Back in Seattle, we were tested for malaria. The results were negative, but our relief was short-lived. During the next ten months -- that’s how long we were ill -- we would be host to a peculiar panoply of symptoms, including chronic fatigue and spontaneous panic attacks, often coming on in the middle of the night. The hot flashes continued periodically, Alexa experienced hair loss, her ovaries hurt and so did my testicles. The most persistent and unsettlin
g feature, however, was the ache that racked every joint in our bodies and led us to be temporarily diagnosed with dengue, an ailment known colloquially for that very reason as “bonebreak fever.” However, when the tropical disease unit at the University of Washington Hospital, where we’d become familiar faces, sent samples of our blood to the Center for Tropical Diseases in San Juan, Puerto Rico, the experts there found no evidence of dengue. Stumped, the UW even tested us for HIV.
Katharine Hepburn said once, “Men and women weren’t meant to live together. They should live across the street from one another.” For the first few years of our relationship, before we bit the sugarcoated bullet of matrimony, Alexa and I did exactly that. In the late eighties and early nineties, I had an apartment adjacent to Seattle’s famed Pike Place Market (spending just two days a week at my house in La Conner). Alexa lived a clam’s throw away on Western. Our symptoms were sporadic yet remained strangely coordinated. When an episode would visit me, I’d ring up Alexa across the street and ask, “Are you feeling . . . ?” Invariably, she’d respond, “Yeah, it just started.” It was like synchronized swimming in a pool of pathology.
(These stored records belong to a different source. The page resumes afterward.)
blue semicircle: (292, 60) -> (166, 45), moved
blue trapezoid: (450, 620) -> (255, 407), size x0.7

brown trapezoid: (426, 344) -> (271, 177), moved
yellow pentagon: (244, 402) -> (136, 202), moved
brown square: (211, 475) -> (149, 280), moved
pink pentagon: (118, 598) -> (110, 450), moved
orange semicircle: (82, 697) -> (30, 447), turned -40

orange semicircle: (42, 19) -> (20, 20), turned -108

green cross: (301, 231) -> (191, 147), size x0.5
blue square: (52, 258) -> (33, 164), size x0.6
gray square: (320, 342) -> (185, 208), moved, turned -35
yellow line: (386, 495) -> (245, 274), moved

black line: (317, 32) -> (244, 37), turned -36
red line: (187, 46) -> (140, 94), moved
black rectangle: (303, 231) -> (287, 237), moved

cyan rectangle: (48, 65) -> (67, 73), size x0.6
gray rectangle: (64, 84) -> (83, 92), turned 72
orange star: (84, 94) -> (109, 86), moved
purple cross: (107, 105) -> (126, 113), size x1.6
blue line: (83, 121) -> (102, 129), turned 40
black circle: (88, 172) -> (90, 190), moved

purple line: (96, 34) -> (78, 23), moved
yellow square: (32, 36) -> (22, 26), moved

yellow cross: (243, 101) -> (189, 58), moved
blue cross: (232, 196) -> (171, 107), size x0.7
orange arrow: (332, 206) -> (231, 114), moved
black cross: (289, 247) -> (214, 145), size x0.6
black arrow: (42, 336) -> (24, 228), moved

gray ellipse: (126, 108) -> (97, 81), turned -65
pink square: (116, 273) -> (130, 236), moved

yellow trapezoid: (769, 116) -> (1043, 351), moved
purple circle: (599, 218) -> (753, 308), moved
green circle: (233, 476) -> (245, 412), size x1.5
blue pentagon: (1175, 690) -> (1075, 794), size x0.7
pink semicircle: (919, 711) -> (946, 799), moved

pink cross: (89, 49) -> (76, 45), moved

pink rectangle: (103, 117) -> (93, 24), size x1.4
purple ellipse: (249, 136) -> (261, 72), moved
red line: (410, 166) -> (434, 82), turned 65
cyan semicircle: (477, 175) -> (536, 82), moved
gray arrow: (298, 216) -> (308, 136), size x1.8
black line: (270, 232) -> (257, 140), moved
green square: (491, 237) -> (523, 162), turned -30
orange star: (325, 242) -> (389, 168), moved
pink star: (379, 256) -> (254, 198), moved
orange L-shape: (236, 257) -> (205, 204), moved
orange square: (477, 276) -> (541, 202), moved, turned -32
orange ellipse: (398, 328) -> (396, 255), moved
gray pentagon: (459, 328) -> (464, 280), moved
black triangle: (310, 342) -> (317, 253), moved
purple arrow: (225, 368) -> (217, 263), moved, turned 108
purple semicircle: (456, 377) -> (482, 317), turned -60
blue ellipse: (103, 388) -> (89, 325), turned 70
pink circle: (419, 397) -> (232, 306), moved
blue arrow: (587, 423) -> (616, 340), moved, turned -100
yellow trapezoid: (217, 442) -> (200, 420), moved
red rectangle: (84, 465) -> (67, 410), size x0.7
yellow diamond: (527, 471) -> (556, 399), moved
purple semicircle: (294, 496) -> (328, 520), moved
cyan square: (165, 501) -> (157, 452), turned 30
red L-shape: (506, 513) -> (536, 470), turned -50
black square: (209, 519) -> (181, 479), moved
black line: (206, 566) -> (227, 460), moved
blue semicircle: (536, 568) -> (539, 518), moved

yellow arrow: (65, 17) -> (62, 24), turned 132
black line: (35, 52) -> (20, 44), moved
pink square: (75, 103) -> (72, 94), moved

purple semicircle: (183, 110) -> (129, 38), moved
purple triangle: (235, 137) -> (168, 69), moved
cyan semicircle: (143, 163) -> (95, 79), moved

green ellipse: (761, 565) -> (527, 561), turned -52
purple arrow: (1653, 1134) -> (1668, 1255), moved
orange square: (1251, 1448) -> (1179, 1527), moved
About six months into the disease, I consulted the pope’s doctor. The offices of Dr. Kevin Cahill were in Manhattan, where he served the health needs of the cardinals, bishops, priests, and lay holy mackerels of the New York Diocese, and had been medical consultant to John Paul during the pontiff’s visit to America. Dr. Cahill also happened to be the world’s leading authority on West African diseases. Although I was never examined or diagnosed by Cahill, he informed me during a telephone conversation that “We have names and medical profiles for only about one-eighth of the viruses one can contract in West Africa.” Since Alexa and I apparently had one of the anonymous seven-eighths, I decided to name it, christening it “djiggiebombo” after the village where we had rested, half dead from heat exhaustion, before climbing down the Bandiagara escarpment into Dogon country. Once named, the virus was a bit easier to deal with: I could talk to it, flatter it, encourage it to take a hike of its own.